Le feuilleton Schneider - Legrand se poursuit avec la décision du Tribunal de première instance de la Cour européenne de justice (CEJ) d'annuler le veto de la Commission européenne au mariage des groupes français d'appareillage électrique. En théorie, la reprise de Legrand par Schneider est donc à nouveau possible.

L'arrêt, particulièrement sévère, de la CEJ est un sérieux revers pour les services du commissaire européen chargé de la Concurrence, Mario Monti. Pour la deuxième fois en un peu plus de quatre mois, le commissaire est désavoué sur le veto à une fusion, alors qu'en un peu plus de douze ans, ces services n'avaient jamais été contredits sur une interdiction de concentration.

"L'analyse économique réalisée par la Commission est affectée d'erreurs et d'omissions qui la privent de valeur probante sauf en ce qui concerne les marchés sectoriels français", a estimé le tribunal dans son arrêt. En outre, "la Commission a surestimé la puissance économique de l'entité fusionnée en appréciant les parts de marché du groupe au regard de celles sous-estimées de ces deux principaux concurrents (Siemens et ABB) sans y intégrer les ventes internes de composants pour tableaux électriques que ces derniers réalisent avec leurs filiales spécialisées". Ainsi, " à l'égard des marchés sectoriels français, tout en admettant les effets anti-concurrentiels de l'opération, le Tribunal retient une violation sérieuse des droits de la défense qui le conduit à annuler la décision d'interdiction" , précise le communiqué.

Rappelons que le 10 octobre 2001, Bruxelles avait bloqué le rapprochement de Schneider Electric et Legrand qui devait donner naissance au numéro un mondial de l'appareillage électrique de basse tension. Les services de M. Monti avaient reproché aux groupes ne pas avoir présenté des remèdes suffisants pour régler les très sérieux problèmes de concurrence posés par l'opération, en particulier en France, mais aussi sur plusieurs marchés européens (Danemark, Espagne, Grèce, Italie et Royaume-Uni). Le commissaire européen n'avait également sans doute pas apprécié que les deux groupes concrétisent leur fusion sans attendre le feu vert de la Commission.

Si Schneider maintient sa volonté de racheter Legrand, la décision devra à nouveau être examinée par la Commission. Schneider détient en effet toujours 98% du capital de Legrand, mais Bruxelles lui interdit d'en faire usage.
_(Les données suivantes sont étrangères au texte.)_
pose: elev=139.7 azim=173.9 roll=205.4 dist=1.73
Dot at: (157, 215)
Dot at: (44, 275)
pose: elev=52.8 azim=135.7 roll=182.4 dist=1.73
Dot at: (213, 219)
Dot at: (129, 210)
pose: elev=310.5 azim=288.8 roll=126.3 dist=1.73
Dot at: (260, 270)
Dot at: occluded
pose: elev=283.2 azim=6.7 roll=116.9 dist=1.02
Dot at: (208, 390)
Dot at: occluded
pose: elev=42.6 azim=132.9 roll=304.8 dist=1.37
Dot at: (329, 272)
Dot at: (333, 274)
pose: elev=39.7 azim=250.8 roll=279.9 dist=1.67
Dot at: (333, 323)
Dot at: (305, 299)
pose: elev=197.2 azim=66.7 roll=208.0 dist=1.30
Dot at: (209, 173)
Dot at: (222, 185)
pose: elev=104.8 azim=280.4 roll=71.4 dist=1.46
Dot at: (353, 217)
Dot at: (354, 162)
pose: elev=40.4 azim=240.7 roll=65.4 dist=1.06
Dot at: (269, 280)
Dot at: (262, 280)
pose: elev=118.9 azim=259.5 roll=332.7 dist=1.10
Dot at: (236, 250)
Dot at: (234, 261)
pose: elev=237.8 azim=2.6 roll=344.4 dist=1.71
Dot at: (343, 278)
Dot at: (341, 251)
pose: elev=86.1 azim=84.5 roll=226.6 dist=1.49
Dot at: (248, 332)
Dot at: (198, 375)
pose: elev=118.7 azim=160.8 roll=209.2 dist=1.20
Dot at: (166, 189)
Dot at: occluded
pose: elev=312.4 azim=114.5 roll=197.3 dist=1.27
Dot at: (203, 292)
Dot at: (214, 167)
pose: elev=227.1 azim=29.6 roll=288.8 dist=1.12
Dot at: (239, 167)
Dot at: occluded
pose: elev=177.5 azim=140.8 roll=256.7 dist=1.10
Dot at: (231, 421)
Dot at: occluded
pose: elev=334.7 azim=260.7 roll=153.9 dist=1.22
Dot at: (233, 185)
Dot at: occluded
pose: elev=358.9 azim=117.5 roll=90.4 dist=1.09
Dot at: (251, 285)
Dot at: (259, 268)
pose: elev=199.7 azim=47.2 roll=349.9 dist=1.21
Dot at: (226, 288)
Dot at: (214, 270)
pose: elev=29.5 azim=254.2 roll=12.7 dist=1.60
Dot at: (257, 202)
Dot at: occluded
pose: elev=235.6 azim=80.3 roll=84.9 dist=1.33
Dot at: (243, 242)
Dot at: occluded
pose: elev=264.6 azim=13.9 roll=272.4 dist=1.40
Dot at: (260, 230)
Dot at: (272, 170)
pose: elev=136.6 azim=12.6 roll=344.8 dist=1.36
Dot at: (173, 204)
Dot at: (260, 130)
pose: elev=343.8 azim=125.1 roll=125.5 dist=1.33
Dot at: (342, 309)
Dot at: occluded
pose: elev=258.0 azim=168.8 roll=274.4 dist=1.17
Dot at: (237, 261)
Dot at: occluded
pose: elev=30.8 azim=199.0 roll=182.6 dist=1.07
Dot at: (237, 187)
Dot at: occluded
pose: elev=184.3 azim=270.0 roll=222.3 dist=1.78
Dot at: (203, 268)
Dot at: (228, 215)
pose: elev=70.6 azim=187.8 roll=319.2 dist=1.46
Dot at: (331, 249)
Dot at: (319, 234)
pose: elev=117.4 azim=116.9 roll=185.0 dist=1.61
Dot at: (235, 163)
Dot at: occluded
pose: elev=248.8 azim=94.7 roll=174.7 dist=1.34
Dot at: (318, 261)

Le tribunal précise à ce sujet que "la procédure devrait recommencer par la mise au point d'une communication des griefs précise et ne porter que sur les marchés français seuls à avoir été identifiés comme étant affectés par la mise en oeuvre de la fusion ".

Reste à savoir quel va être le montant réel de la facture issue de cet aller et retour. Une chose est sûre, s'il veut garder Legrand, Schneider devra déjà commencer à débourser quelque 180 millions d'euros d'indemnité de rupture au consortium Wendel-KKR qui s'est engagé à racheter Legrand.

Jean-Philippe Defawe

Les premières réactions

"Le groupe va analyser les décisions et leurs conséquences éventuelles", s'est contenté de déclarer à l'AFP un porte-parole de Schneider. De son côté, le groupe Legrand n'a pas souhaité commenter la décision de la Cour européenne de justice.
En revanche, les milieux financiers ont été plus rapides à réagir et, mardi matin, le titre Schneider se redressait fortement à la Bourse de Paris.
A 11 heures, l'action Schneider, qui avait débuté la séance en baisse, gagnait 5,06% à 48,20 euros dans un marché en hausse de 0,91%.
"les options dont dispose Schneider ne sont pas encore tout à fait claires mais elles sont forcément meilleures qu'une vente forcée" a commenté un opérateur cité par l'AFP. "A mon avis, ils pourraient garder Legrand", a-t-il poursuivi, soulignant que "le prix de la compagnie avait été fortement baissé pour obtenir une vente, maintenant au lieu de supporter un coût de plusieurs milliards, tout ce qu'ils ont à faire c'est de rembourser 180 millions d'euros à Wendel et KKR".
Selon cet opérateur, l'action Schneider devrait probablement se situer à moyen terme autour de 55 euros, à peine un peu moins que lors de l'achat initial de Legrand.